Il progetto al cui mancata realizzazione ha causato il contenzioso

Del progetto di Ponte Parodi si parla dal 2002, quando l’architetto olandese Ben Van Berkel vinse il concorso di idee indetto per la riqualificazione dell’area. Altarea Italia (l’azienda milanese, ramo del colosso francese, che ha vinto la gara di appalto) doveva realizzarlo. La fine dei lavori era prevista per il 2015. Il progetto prevedeva un “fun shopping center” con un mix tematico legato alla cultura, al gusto, allo sport, al viaggio e al commercio. Il polo doveva avere una dimensione di circa 40 mila metri quadri con un parcheggio di 1300 posti.

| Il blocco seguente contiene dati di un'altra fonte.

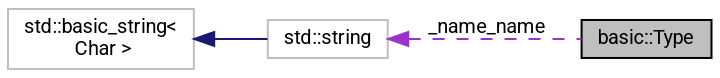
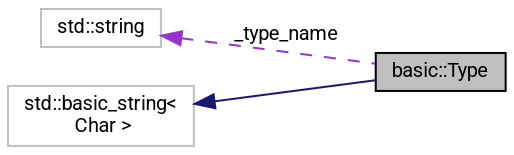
  digraph {
    fontname=Roboto
    rankdir=LR
    node [color=grey75 fillcolor=white fontname=Roboto fontsize=10 shape=record style=filled]
    edge [dir=back fontname=Roboto fontsize=10 labelfontname=Helvetica labelfontsize=10]
    n1 [color=black fillcolor=grey75 fontcolor=black height=0.2 label="basic::Type" width=0.4]
    n2 [height=0.2 label="std::string" width=0.4]
    n3 [height=0.2 label="std::basic_string\<\l Char \>" width=0.4]
-   n2 -> n1 [color=darkorchid3 label=" _name_name" style=dashed]
-   n3 -> n2 [color=midnightblue style=solid]
+   n2 -> n1 [color=darkorchid3 label=" _type_name" style=dashed]
+   n3 -> n1 [color=midnightblue style=solid]
  }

Rapporti con l’Autorità Portuale e uso della banchina

«Con l’Autorità Portuale c’è un dialogo e una volontà di risolvere», dice ancora il vicesindaco. «Devo dire che anche l’avvocato Matteo Paroli, presidente dell’Autorità di sistema portuale del Mar Ligure Occidentale, è ben presente all’urgenza. Una volta risolta la causa, si aprirà una riflessione sull’utilizzo della banchina. Penso — ed è una mia opinione — che il sistema portuale di Genova possa, senza grande pregiudizio, rinunciare a funzioni portuali per quella banchina o limitarle a un uso sporadico o con imbarcazioni di piccola dimensione, compatibile con una funzione urbana».

Hennebique e scelte coerenti nell’area in trasformazione

Terrile collega Ponte Parodi al più ampio riassetto del waterfront: «Serve il confronto Porto–Città perché abbiamo una zona in grande trasformazione. Su Hennebique i lavori sono in corso e — mi si consenta — è in corso un approfondimento sui contenuti: non è chiarissimo che cosa ci sarà dentro. E ciò potrebbe variare a seconda di che cosa sarà Ponte Parodi: se si fa una cosa là, è difficile farne una simile anche qui».

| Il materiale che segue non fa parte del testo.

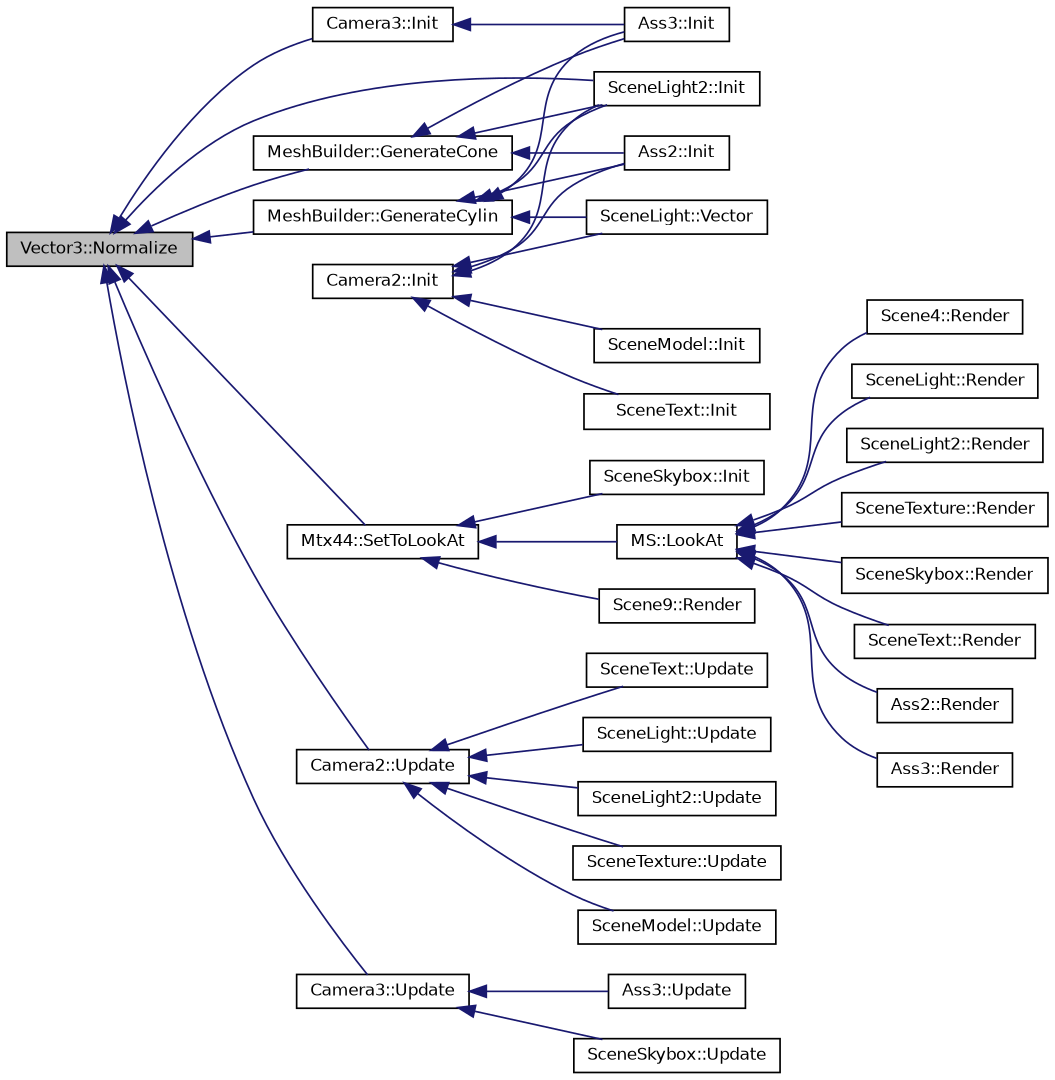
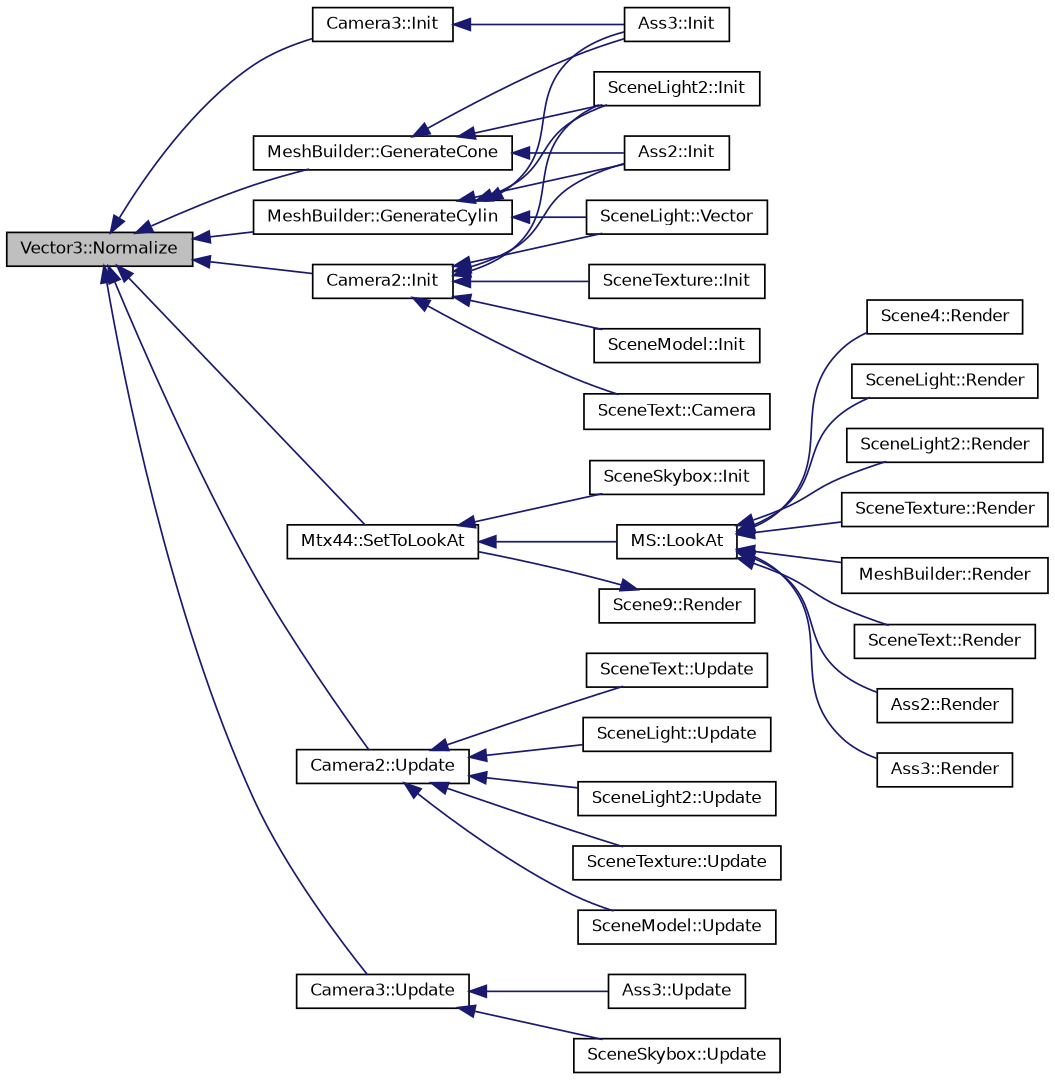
  digraph {
    rankdir=LR
    node [color=black fontname=Helvetica fontsize=10 shape=record]
    edge [color=midnightblue dir=back fontname=Helvetica fontsize=10 labelfontname=Helvetica labelfontsize=10 style=solid]
    n1 [fillcolor=grey75 fontcolor=black height=0.2 label="Vector3::Normalize" style=filled width=0.4]
    n2 [height=0.2 label="MeshBuilder::GenerateCone" width=0.4]
    n3 [height=0.2 label="MeshBuilder::GenerateCylin" width=0.4]
    n4 [height=0.2 label="Camera2::Init" width=0.4]
    n5 [height=0.2 label="Camera3::Init" width=0.4]
    n6 [height=0.2 label="Mtx44::SetToLookAt" width=0.4]
    n7 [height=0.2 label="Camera2::Update" width=0.4]
    n8 [height=0.2 label="Camera3::Update" width=0.4]
    n9 [height=0.2 label="SceneLight2::Init" width=0.4]
    n10 [height=0.2 label="Ass2::Init" width=0.4]
    n11 [height=0.2 label="Ass3::Init" width=0.4]
    n12 [height=0.2 label="SceneLight::Vector" width=0.4]
+   n13 [height=0.2 label="SceneTexture::Init" width=0.4]
    n14 [height=0.2 label="SceneModel::Init" width=0.4]
-   n15 [height=0.2 label="SceneText::Init" width=0.4]
+   n15 [height=0.2 label="SceneText::Camera" width=0.4]
    n16 [height=0.2 label="SceneSkybox::Init" width=0.4]
    n17 [height=0.2 label="MS::LookAt" width=0.4]
    n18 [height=0.2 label="Scene9::Render" width=0.4]
    n19 [height=0.2 label="SceneLight::Update" width=0.4]
    n20 [height=0.2 label="SceneLight2::Update" width=0.4]
    n21 [height=0.2 label="SceneTexture::Update" width=0.4]
    n22 [height=0.2 label="SceneModel::Update" width=0.4]
    n23 [height=0.2 label="SceneText::Update" width=0.4]
    n24 [height=0.2 label="SceneSkybox::Update" width=0.4]
    n25 [height=0.2 label="Ass3::Update" width=0.4]
    n26 [height=0.2 label="Scene4::Render" width=0.4]
    n27 [height=0.2 label="SceneLight::Render" width=0.4]
    n28 [height=0.2 label="SceneLight2::Render" width=0.4]
    n29 [height=0.2 label="SceneTexture::Render" width=0.4]
-   n30 [height=0.2 label="SceneSkybox::Render" width=0.4]
+   n30 [height=0.2 label="MeshBuilder::Render" width=0.4]
    n31 [height=0.2 label="SceneText::Render" width=0.4]
    n32 [height=0.2 label="Ass2::Render" width=0.4]
    n33 [height=0.2 label="Ass3::Render" width=0.4]
    n1 -> n2
    n1 -> n3
-   n1 -> n9
+   n1 -> n4
    n1 -> n5
    n1 -> n6
    n1 -> n7
    n1 -> n8
    n2 -> n9
    n2 -> n10
    n2 -> n11
    n3 -> n9
    n3 -> n10
    n3 -> n11
    n3 -> n12
    n4 -> n9
    n4 -> n10
    n4 -> n12
+   n4 -> n13
    n4 -> n14
    n4 -> n15
    n5 -> n11
    n6 -> n16
    n6 -> n17
-   n6 -> n18
+   n18 -> n6
    n7 -> n19
    n7 -> n20
    n7 -> n21
    n7 -> n22
    n7 -> n23
    n8 -> n24
    n8 -> n25
    n17 -> n26
    n17 -> n27
    n17 -> n28
    n17 -> n29
    n17 -> n30
    n17 -> n31
    n17 -> n32
    n17 -> n33
  }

La priorità: chiudere il contenzioso

Il finale è netto: «Il punto di partenza è chiudere la controversia per far sì che non ci sia un concessionario che pretenda la concessione o risarcimenti per decine di milioni di euro. Solo allora potremo decidere insieme la vocazione urbana di Ponte Parodi e la sua connessione con il resto della città».